China -  Chinese law firm

What are the merger and acquisition options for a foreign company hoping to enter the Chinese market?

What are the merger and acquisition options for a foreign company hoping to enter the Chinese market?

M&A is a key component of the new wave of foreign investments flowing into China recently. There are two essential choices for foreign companies interested in M&A with domestic companies: direct and indirect M&A.

Unfortunately, there are no definitive or clear guidelines as to what constitutes direct M&A, however, there are 3 situations in which it can be found:

1) State-owned Enterprises (SOEs) using foreign investment in asset restructuring. It is common practice for SOEs to use this type of direct investment to pay liabilities and create working capital. The legal basis for this can be found in the "Provisional Rules on Utilizing Foreign Investment in Asset Restructuring of SOEs" (State Economic and Trade Commission (SETC), 1998)

2) Acquisition of small SOEs. The advantage of this situation is that companies who encounter difficulties getting licenses, may acquire a small SOE, thus eliminating the barriers and making it much easier to get a license. However, there are disadvantages to this situation as well. Small enterprises that tend to be available are not usually profitable. More often than not, they are close to bankruptcy, making it highly unattractive for M&As, as those that acquire them are also forced to take on its debts.

3) Local Regulations. This occurs when a foreign investor, a title which may be expanded to include Taiwan, Hong Kong or Macao, acquires assets ranging from a minimum of 25% up to 100% of a domestic enterprise. The foreign investor may then apply for approval and registration of that very enterprise as a EJV, CJV or WFOE.

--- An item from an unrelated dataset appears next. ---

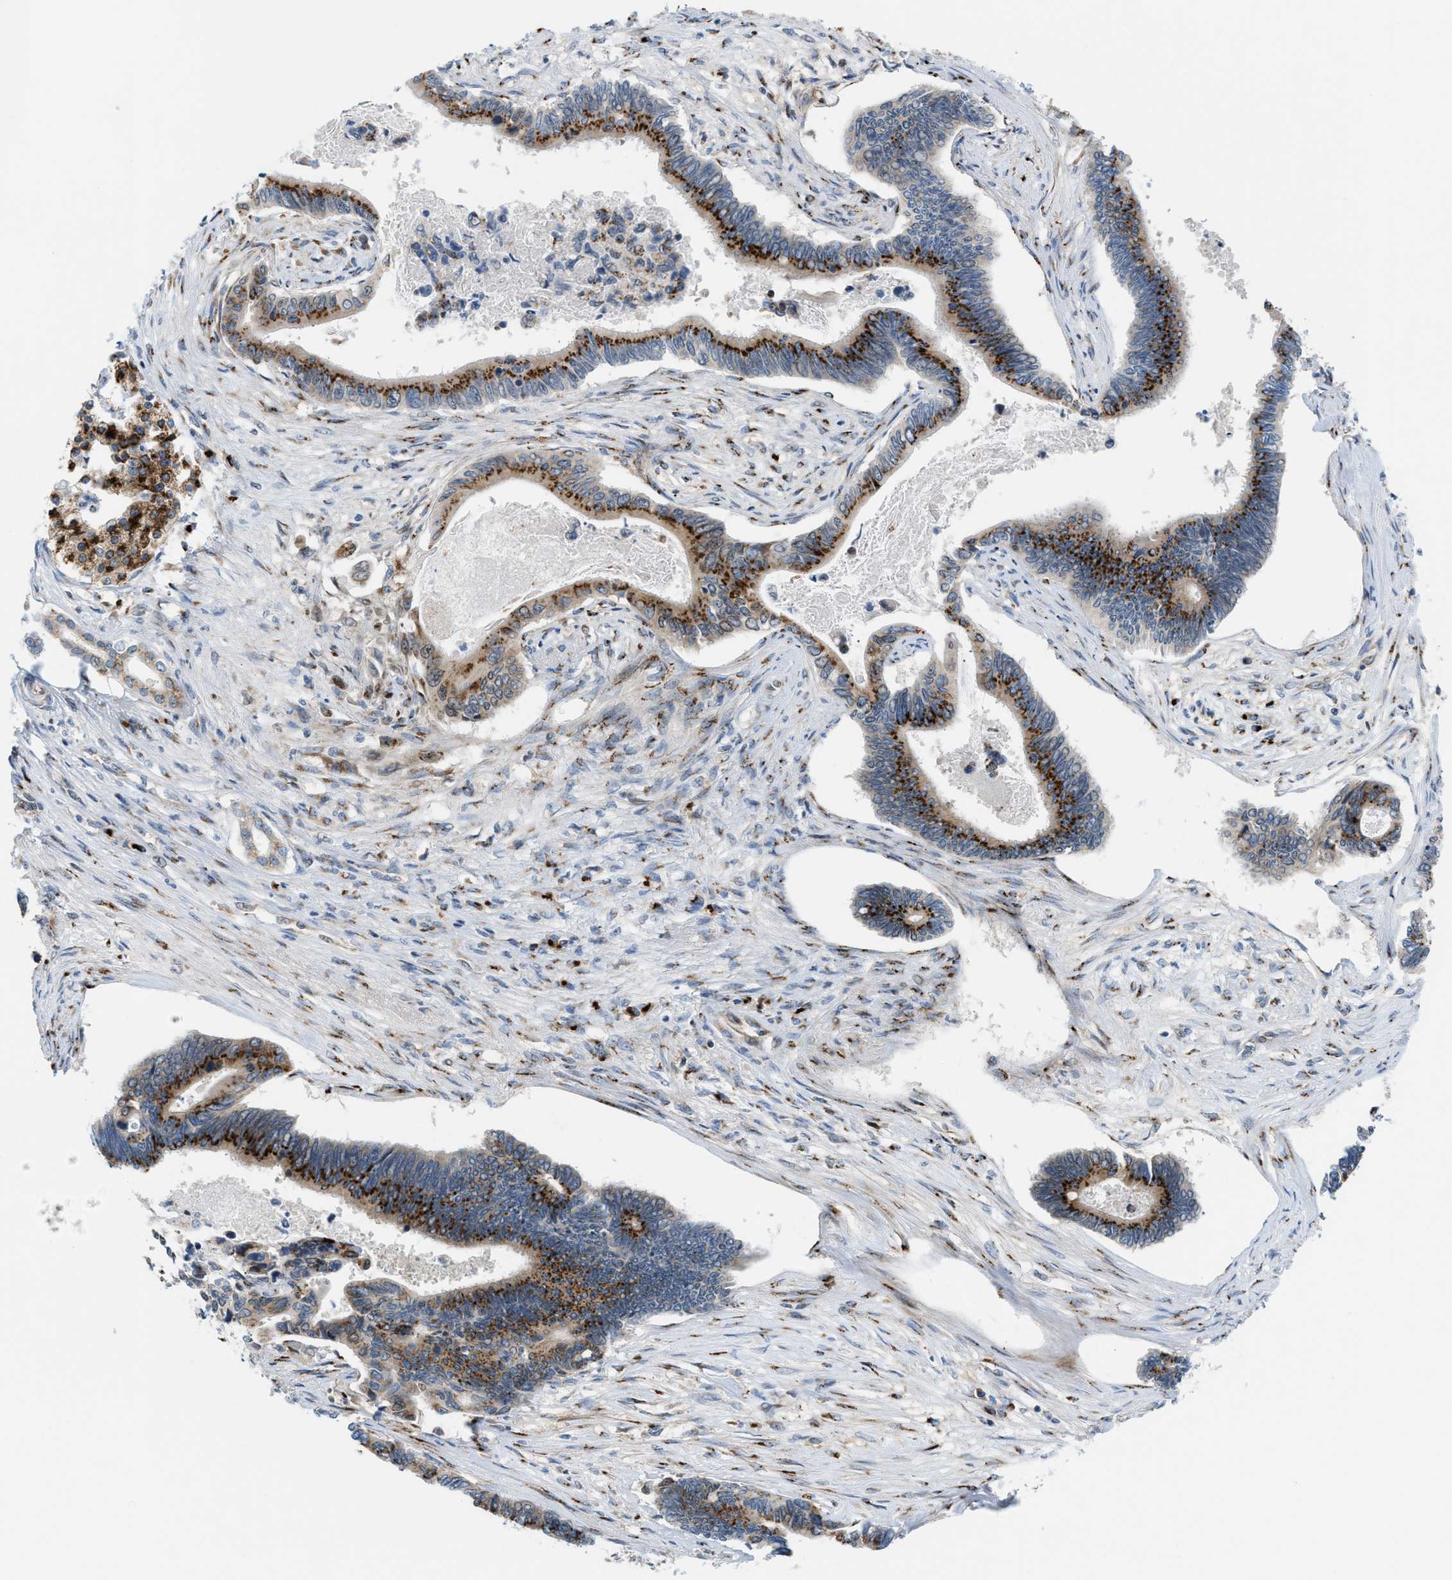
{"staining": {"intensity": "strong", "quantity": ">75%", "location": "cytoplasmic/membranous"}, "tissue": "pancreatic cancer", "cell_type": "Tumor cells", "image_type": "cancer", "snomed": [{"axis": "morphology", "description": "Adenocarcinoma, NOS"}, {"axis": "topography", "description": "Pancreas"}], "caption": "This image reveals pancreatic cancer stained with immunohistochemistry (IHC) to label a protein in brown. The cytoplasmic/membranous of tumor cells show strong positivity for the protein. Nuclei are counter-stained blue.", "gene": "SLC38A10", "patient": {"sex": "female", "age": 70}}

The indirect method is self-explanatory, and occurs when a foreign investor invests in another company outside of China, and uses that very company to own parts of a Chinese firm. Most deals are done in an indirect M&A method, however, this method has many disadvantages. While indirect investment may be suitable for foreign companies who have already had a considerable presence in China's market, it may be inapplicable for companies who have not entered the market yet, and want to maintain a market share for only a short period of time.